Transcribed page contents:
===

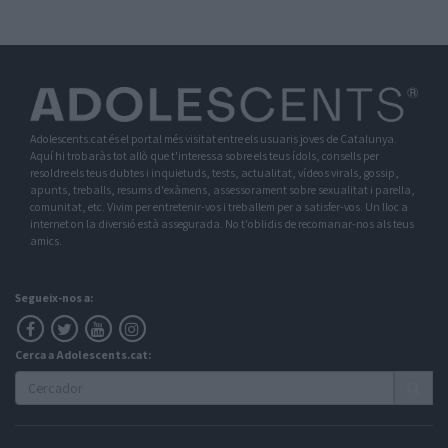
Adolescents.cat és el portal més visitat entre els usuaris joves de Catalunya.
Aquí hi trobaràs tot allò que t'interessa sobre els teus ídols, consells per
resoldre els teus dubtes i inquietuds, tests, actualitat, vídeos virals, gossip,
apunts, treballs, resums d'exàmens, assessorament sobre sexualitat i parella,
comunitat, etc. Vivim per entretenir-vos i treballem per a satisfer-vos. Un lloc a
internet on la diversió està assegurada. No t'oblidis de recomanar-nos als teus
amics.
Segueix-nos a:
Cerca a Adolescents.cat:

===

What the task requires:
Repeat each entry precisely as it appears. Leave the pictures out.

Expected answer:
Adolescents.cat és el portal més visitat entre els usuaris joves de Catalunya.
Aquí hi trobaràs tot allò que t'interessa sobre els teus ídols, consells per
resoldre els teus dubtes i inquietuds, tests, actualitat, vídeos virals, gossip,
apunts, treballs, resums d'exàmens, assessorament sobre sexualitat i parella,
comunitat, etc. Vivim per entretenir-vos i treballem per a satisfer-vos. Un lloc a
internet on la diversió està assegurada. No t'oblidis de recomanar-nos als teus
amics.
Segueix-nos a:
Cerca a Adolescents.cat:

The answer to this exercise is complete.